What Every Church Should Aspire to Be: Healthy

by Mark Dever

The following article is an excerpt from What is a Healthy Church? (Crossway, 2007).

If you're a Christian parent, what do you want for your kids? If you're a Christian kid, what do you want for your family?

Probably you want a number of attributes to increasingly mark your family: love, joy, holiness, unity, and reverence before the Lord. You can probably think of a number of items. But let's try to sum up all those qualities with one not very exciting word: healthy. You want a healthy family—a family that works and lives and loves together as God designed the family to do.

So it is for our churches. I propose that Christians, whether pastors or church members, should aspire to have healthy churches.

Maybe there's a better word to describe what the church should be than "healthy." After all, we're talking about the people purchased by the blood of the eternal Son, the King of kings and Lord of lords—is "healthy" the best that I can come up with? Yet I like the word healthy because it communicates the idea of a body that's living and growing as it should. It may have its share of problems. It's not been perfected yet. But it's on the way. It's doing what it should do because God's Word is guiding it.

I often tell my congregation that when it comes to battling sin in our lives, the difference between Christians and non-Christians is not that non-Christians sin whereas Christians don't. The difference is found in which sides we take in the battle. Christians take God's side against sin, whereas non-Christians take sin's side against God. In other words, a Christian will sin, but then he will turn to God and his Word and say, "Help me fight against sin." A non-Christian, even if he recognizes his sin, effectively responds, "I want my sin more than God."

A healthy church is not a church that's perfect and without sin. It has not figured everything out. Rather, it's a church that continually strives to take God's side in the battle against the ungodly desires and deceits of the world, our flesh, and the devil. It's a church that continually seeks to conform itself to God's Word.

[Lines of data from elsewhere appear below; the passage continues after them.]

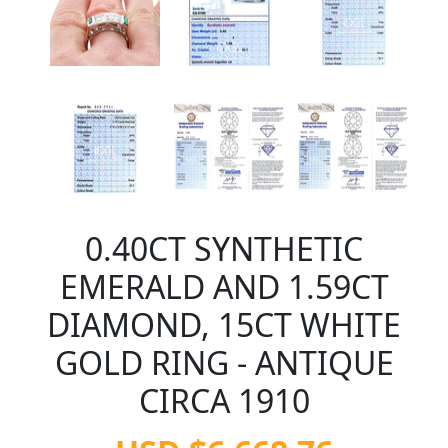
0.40CT SYNTHETIC
EMERALD AND 1.59CT
DIAMOND, 15CT WHITE
GOLD RING - ANTIQUE
CIRCA 1910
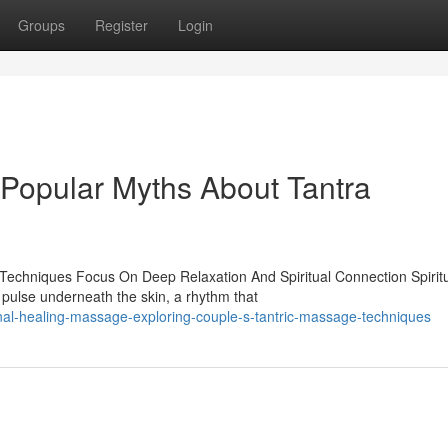
Groups
Register
Login
 Popular Myths About Tantra
Techniques Focus On Deep Relaxation And Spiritual Connection Spirit
pulse underneath the skin, a rhythm that
al-healing-massage-exploring-couple-s-tantric-massage-techniques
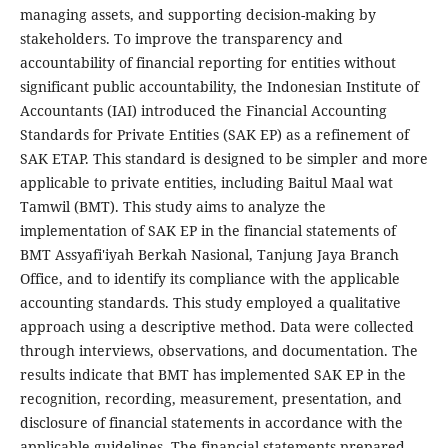
managing assets, and supporting decision-making by
stakeholders. To improve the transparency and
accountability of financial reporting for entities without
significant public accountability, the Indonesian Institute of
Accountants (IAI) introduced the Financial Accounting
Standards for Private Entities (SAK EP) as a refinement of
SAK ETAP. This standard is designed to be simpler and more
applicable to private entities, including Baitul Maal wat
Tamwil (BMT). This study aims to analyze the
implementation of SAK EP in the financial statements of
BMT Assyafi'iyah Berkah Nasional, Tanjung Jaya Branch
Office, and to identify its compliance with the applicable
accounting standards. This study employed a qualitative
approach using a descriptive method. Data were collected
through interviews, observations, and documentation. The
results indicate that BMT has implemented SAK EP in the
recognition, recording, measurement, presentation, and
disclosure of financial statements in accordance with the
applicable guidelines. The financial statements prepared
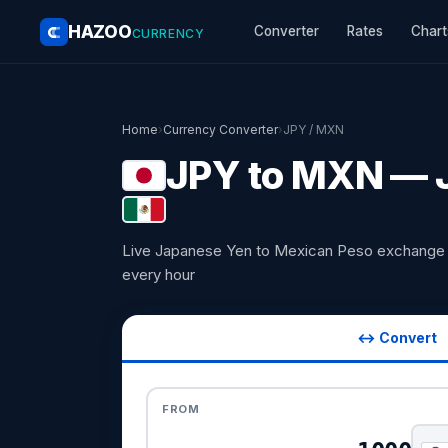
HAZOO
Converter
Rates
Chart
CURRENCY
Home
›
Currency Converter
›
JPY / MXN
JPY to MXN — J
Live Japanese Yen to Mexican Peso exchange 
every hour
↔ Convert
FROM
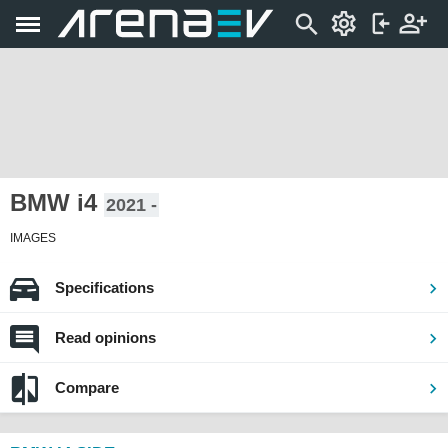
BMW i4
2021 -
IMAGES
Specifications
Read opinions
Compare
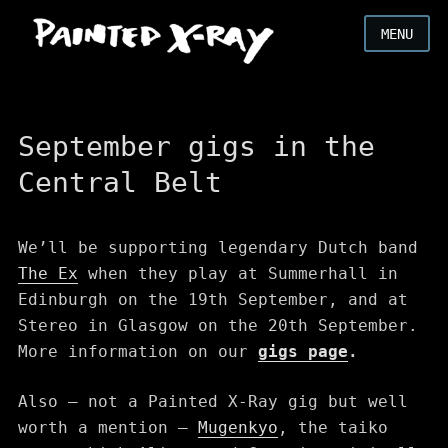
MENU
September gigs in the
Central Belt
We’ll be supporting legendary Dutch band
The Ex
when they play at Summerhall in
Edinburgh on the 19th September, and at
Stereo in Glasgow on the 20th September.
More information on our
gigs page
.
Also – not a Painted X-Ray gig but well
worth a mention –
Mugenkyo
, the taiko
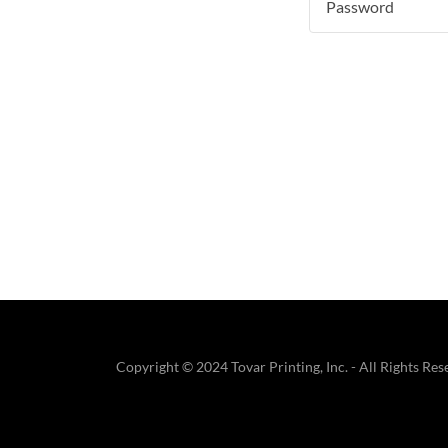
Copyright © 2024 Tovar Printing, Inc. - All Rights Res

Let me give you a more precise definition: A healthy church is a congregation that increasingly reflects God's character as his character has been revealed in his Word.

So if a pastor were to ask me what kind of church I would encourage him to aspire to have, I might say, "A healthy one, one that increasingly reflects God's character as it has been revealed in his Word."

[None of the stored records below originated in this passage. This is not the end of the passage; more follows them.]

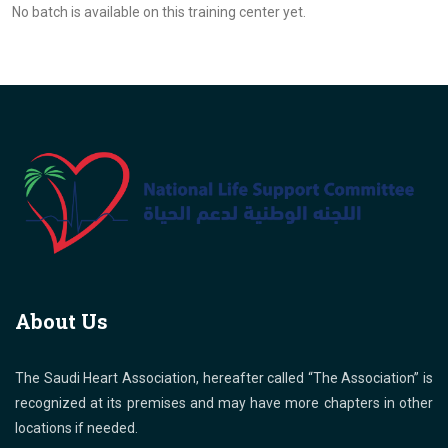
No batch is available on this training center yet.
About Us
The Saudi Heart Association, hereafter called “The Association” is
recognized at its premises and may have more chapters in other
locations if needed.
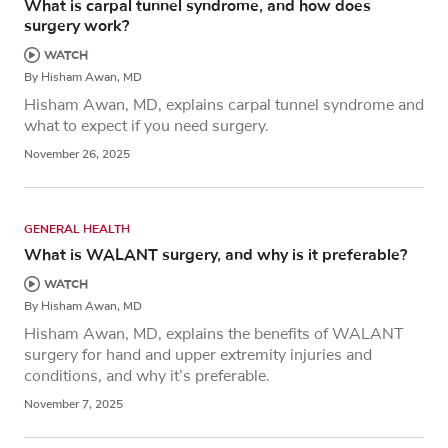
What is carpal tunnel syndrome, and how does
surgery work?
WATCH
By Hisham Awan, MD
Hisham Awan, MD, explains carpal tunnel syndrome and
what to expect if you need surgery.
November 26, 2025
GENERAL HEALTH
What is WALANT surgery, and why is it preferable?
WATCH
By Hisham Awan, MD
Hisham Awan, MD, explains the benefits of WALANT
surgery for hand and upper extremity injuries and
conditions, and why it’s preferable.
November 7, 2025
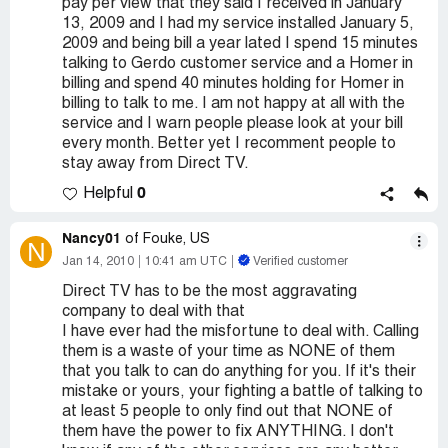
pay per view that they said I received in January
13, 2009 and I had my service installed January 5,
2009 and being bill a year lated I spend 15 minutes
talking to Gerdo customer service and a Homer in
billing and spend 40 minutes holding for Homer in
billing to talk to me. I am not happy at all with the
service and I warn people please look at your bill
every month. Better yet I recomment people to
stay away from Direct TV.
0
Helpful
Nancy01
of Fouke, US
N
Jan 14, 2010
10:41 am UTC
Verified customer
Direct TV has to be the most aggravating
company to deal with that
I have ever had the misfortune to deal with. Calling
them is a waste of your time as NONE of them
that you talk to can do anything for you. If it's their
mistake or yours, your fighting a battle of talking to
at least 5 people to only find out that NONE of
them have the power to fix ANYTHING. I don't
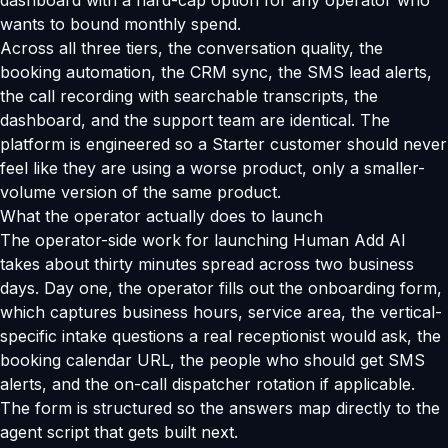
dashboard with a hard-cap option for any operator who
wants to bound monthly spend.
Across all three tiers, the conversation quality, the
booking automation, the CRM sync, the SMS lead alerts,
the call recording with searchable transcripts, the
dashboard, and the support team are identical. The
platform is engineered so a Starter customer should never
feel like they are using a worse product, only a smaller-
volume version of the same product.
What the operator actually does to launch
The operator-side work for launching Human Add AI
takes about thirty minutes spread across two business
days. Day one, the operator fills out the onboarding form,
which captures business hours, service area, the vertical-
specific intake questions a real receptionist would ask, the
booking calendar URL, the people who should get SMS
alerts, and the on-call dispatcher rotation if applicable.
The form is structured so the answers map directly to the
agent script that gets built next.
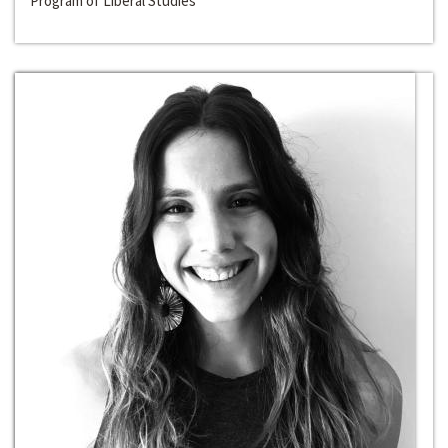
Program of Liberal Studies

And Christian, what kind of church might I encourage you to join and serve and patiently work toward? A healthy one, one that increasingly reflects God's character as it has been revealed in his Word.

If you were reading carefully, you noticed that I kept saying "might." I said "might" for two reasons. First, I don't want to suggest that this is the only way for us to describe what churches should be. Different occasions and purposes might call for different descriptions. An author might want to respond to legalism or licentiousness in churches, and so begin his description by claiming, "The most important thing our churches can be is cross-centered." I would say "amen" to that. Or an author might want to respond to the lack of Scripture in our churches, in which case he might call for Bible-centered churches. Again, I would say, "amen."

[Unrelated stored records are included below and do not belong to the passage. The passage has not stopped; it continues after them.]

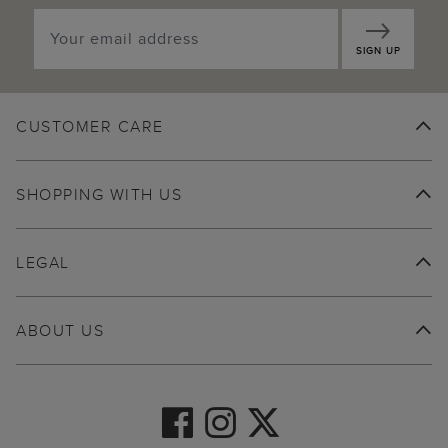
SIGN UP
CUSTOMER CARE
SHOPPING WITH US
LEGAL
ABOUT US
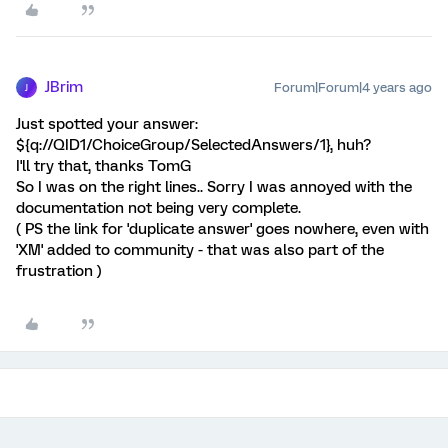
JBrim
Forum|Forum|4 years ago
J
Just spotted your answer:
${q://QID1/ChoiceGroup/SelectedAnswers/1}, huh?
I'll try that, thanks TomG
So I was on the right lines.. Sorry I was annoyed with the
documentation not being very complete.
( PS the link for 'duplicate answer' goes nowhere, even with
'XM' added to community - that was also part of the
frustration )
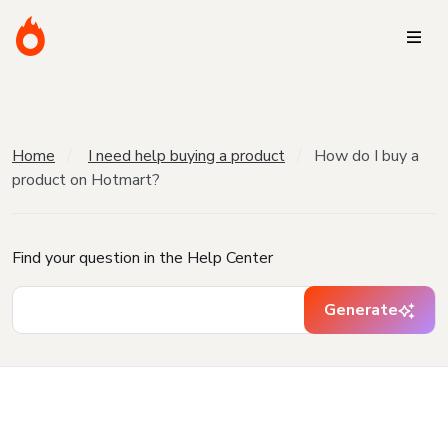
Home
I need help buying a product
How do I buy a
product on Hotmart?
Find your question in the Help Center
Generate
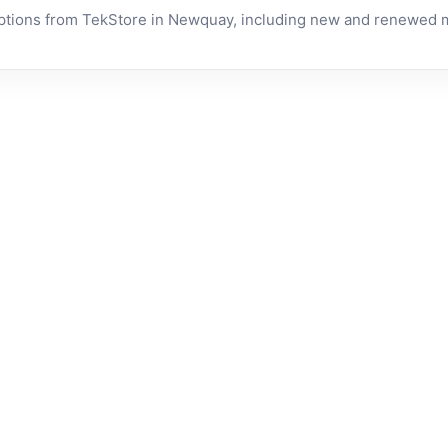
tions from TekStore in Newquay, including new and renewed mo
RENEWED • 1 YEAR
RENEWED • 1
Apple
Apple
WARRANTY
WARRANTY
MacBook
MacBook
Air 13-
Pro 13-
inch
inch
In stock now
In stock now
(2015)
(2016) -
Intel Core
Renewed
£
199.00
£
289.00
i5 8GB
(Space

Second, I don't want to presume that someone couldn't better articulate what I'm trying to get at. This is, quite simply, the best I can presently do to explain what I believe is the central biblical goal for what we should generally aspire to in our churches—reflecting the character of God as it's been revealed in his Word.

What Christian doesn't want that?

Thoroughly Equipped

Imaging God's character as it's been revealed in his Word means, quite naturally, beginning with God's Word. Why should we turn there, and not to "whatever works" in determining what our churches should do and be? In Paul's second letter to Timothy, the pastor of the church in Ephesus, he told Timothy that the Bible would "equip him for every good work." In other words, there are no good works for which Scripture would not equip Timothy—or us. If there is something our churches think they should do or be that's not found in God's Word, then Paul was wrong, because in that case Scripture couldn't be said to equip us for "every good work."

Does that mean I'm saying we shouldn't use the good brains God has given us? No, I'm just saying let's start with Scripture and see what we find.

 

Excerpt from What is a Healthy Church? (Crossway, 2007).